**Page excerpt**.
# Not to brag, but I think our light has EVERYONE beat!



## Kuryakin (Oct 31, 2009)

1942 Sperry 60 inch searchlight. 

http://www.youtube.com/watch?v=BOq1lwMXoow
http://www.youtube.com/watch?v=1n3K6qAWsdY&feature=related
http://www.youtube.com/watch?v=CpZfu-npynQ&feature=related

We spent a year restoring this beast. 800,000,000 candlepower. 2,100,000 lumen carbon arc light source, <1 degree beam spread. Can be seen for over 40 miles.


----------



## [email protected] (Oct 31, 2009)

Damn, you smashed the last record of 600,000 lumens!


----------



## Roger Sully (Oct 31, 2009)

I don't know 'bout the rest of you guys but I'm impressed!:thumbsup:


----------



## USACelt (Oct 31, 2009)

Yeah it's bright, but can you EDC it ?





and good job on the restoration, that's an awesome light


----------



## BVH (Oct 31, 2009)

Actually, having owned one up until last May (with a Grade 8+ mirror), I did lots of research on the light produced from my GE 1942A. Carbon Arcs produce about 42 Lumens per Watt.

73 running Volts DC (ballasted down from about 98 Volts) x's 150 running Amps = 10,950 Watts
10,950 Watts x's 42 Lumens = 459,900 Lumens.

Granted, these Lumens are focused extremely tight. On most typical nights, the beam can be seen from about 25 maybe 30 miles. It is said that if the light was aimed straight across a 6 mile field, you could read a newspaper at 5.7 miles.


----------



## Kuryakin (Oct 31, 2009)

Ours is running 78 volts at 150 amps, at the arc, just shy of 12,000 watts. Sperry's use voltage control of the rod position, GE uses current control. As per the operating instructions. Fort Hancock has a GE. Their reflector is better than ours, but ours is still 7+, after considerable cleaning and polishing.

**Entries supplied**.

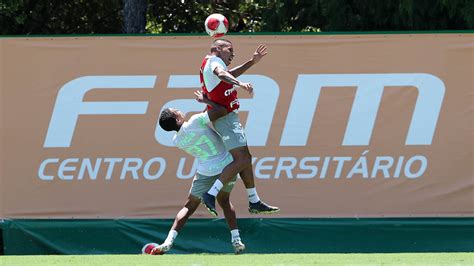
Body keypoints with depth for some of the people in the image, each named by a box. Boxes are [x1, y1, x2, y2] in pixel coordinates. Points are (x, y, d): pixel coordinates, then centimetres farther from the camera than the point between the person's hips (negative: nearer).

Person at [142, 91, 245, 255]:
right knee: (224, 201, 24)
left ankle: (168, 242, -1)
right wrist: (205, 100, -4)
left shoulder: (177, 141, -1)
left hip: (207, 172, 0)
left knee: (189, 206, 12)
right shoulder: (195, 121, -16)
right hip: (227, 166, 0)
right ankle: (236, 240, 15)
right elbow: (222, 111, -19)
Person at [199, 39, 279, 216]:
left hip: (228, 117, 11)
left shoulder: (210, 63, 22)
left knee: (246, 158, 14)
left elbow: (230, 74, 39)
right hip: (226, 118, -11)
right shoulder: (214, 60, -8)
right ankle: (210, 194, -21)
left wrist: (252, 62, 34)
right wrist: (240, 84, -49)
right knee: (241, 160, -16)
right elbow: (221, 74, -32)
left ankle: (254, 202, 19)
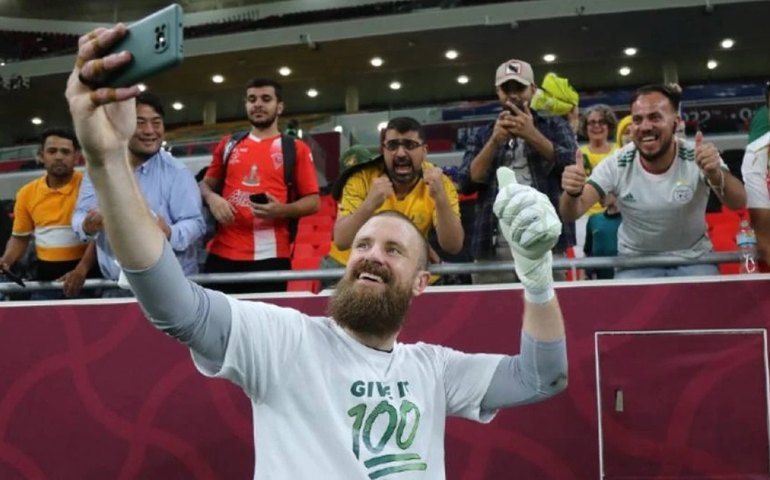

**Problem requirements**.
Print the passage of the searchlight thread starting at "Ours is running" and ending at "cleaning and polishing.". The records play no part in this work.

**Response to this task**.
Ours is running 78 volts at 150 amps, at the arc, just shy of 12,000 watts. Sperry's use voltage control of the rod position, GE uses current control. As per the operating instructions. Fort Hancock has a GE. Their reflector is better than ours, but ours is still 7+, after considerable cleaning and polishing.